Jefferies' Chris Wood sells Birla stock after 183% rally to buy Mahindra
Jefferies’ Chris Wood has exited Aditya Birla Real Estate after a 183% rally since 2021, reallocating funds to Mahindra & Mahindra. The brokerage sees strong earnings growth, SUV-led market share gains, and attractive valuations, setting a Rs 4,20...

In his latest GREED & fear newsletter dated August 28, Wood wrote, “The investment in Aditya Birla Real Estate will be removed and replaced by an investment in Mahindra & Mahindra.” Wood noted that the stock had rallied sharply since its inception in July 2021, when it was held under its earlier name, Century Textiles.

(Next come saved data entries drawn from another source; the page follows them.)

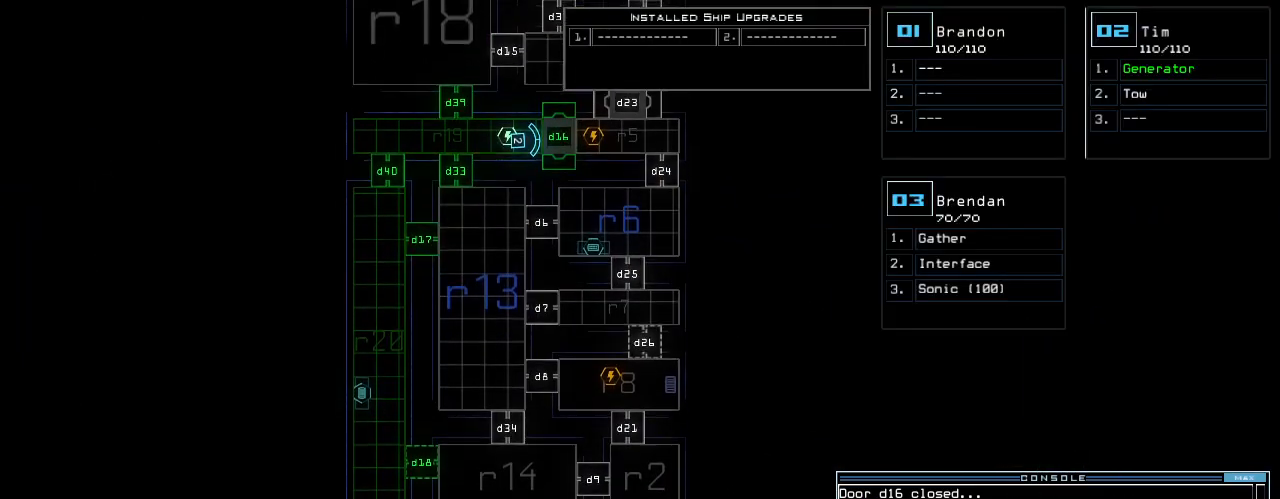
{"keys": [], "events": []}
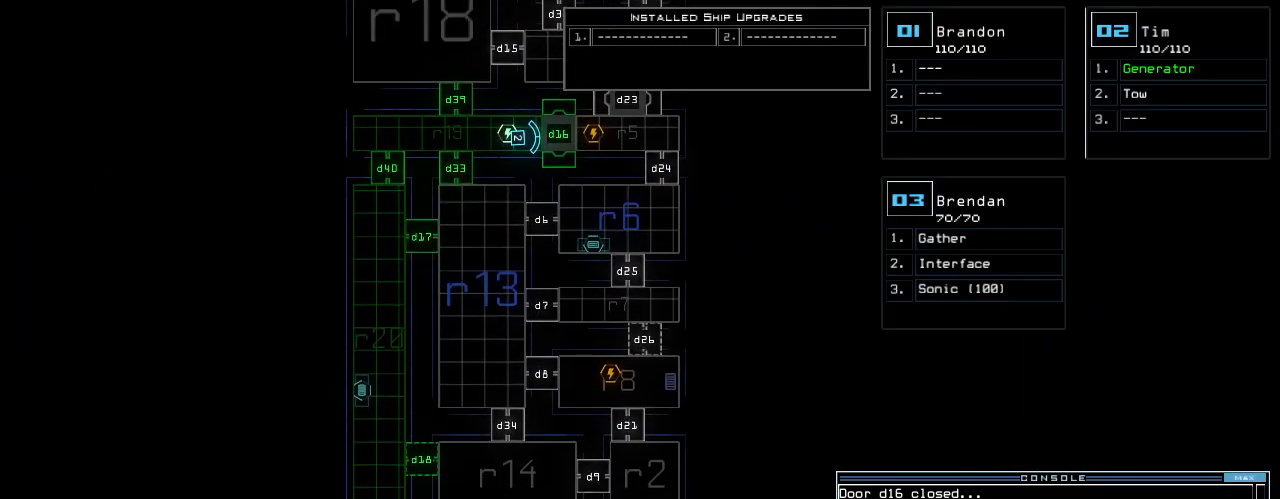
{"keys": [], "events": [[300, "d", "down"], [360, "d", "up"]]}
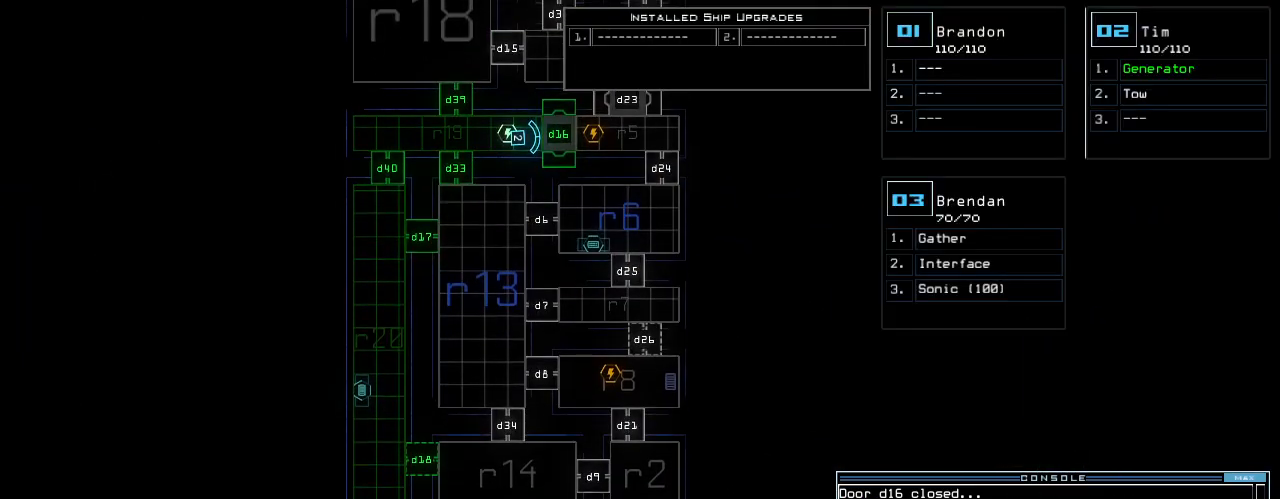
{"keys": ["1"], "events": [[380, "4", "down"], [420, "1", "down"], [480, "4", "up"]]}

Jefferies’ bullish case on Mahindra
Jefferies has a buy rating on Mahindra & Mahindra with a target price of Rs 4,200, implying meaningful upside from current levels. Analyst Nitij Mangal, in a Jefferies report, said Mahindra is well placed to deliver a 19% EPS CAGR over FY25-28E, second only to TVS Motor’s 27%.
“Mahindra & Mahindra is gaining share in PVs with new launches and favourable demand shift towards SUVs, and has become the #2 OEM in 1QFY26 with 15% market share,” the brokerage said. Maruti Suzuki’s share has slipped to 39%, a 13-year low, while Hyundai has dropped to third place with 13% share, its weakest since FY09.
Jefferies finds Mahindra’s valuations “attractive” given the strong earnings outlook and improving franchise, projecting 12% volume growth and 19% core EPS CAGR over FY25-28E.
The brokerage values Mahindra at 26x Sep-FY27 earnings for its autos and tractor businesses, adding Rs 487 per share for subsidiaries. Risks, however, include weaker tractor and SUV demand, muted response to new SUV/EV launches, and the challenge of meeting 2027 CAFE emission norms while sustaining profitability.
On Friday, Mahindra & Mahindra shares traded nearly 2% lower at Rs 3,232.60 on the BSE. Shares of Aditya Birla Real Estate also slipped 2.7% to Rs 1,796.95.
(Disclaimer: Recommendations, suggestions, views and opinions given by the experts are their own. These do not represent the views of the Economic Times)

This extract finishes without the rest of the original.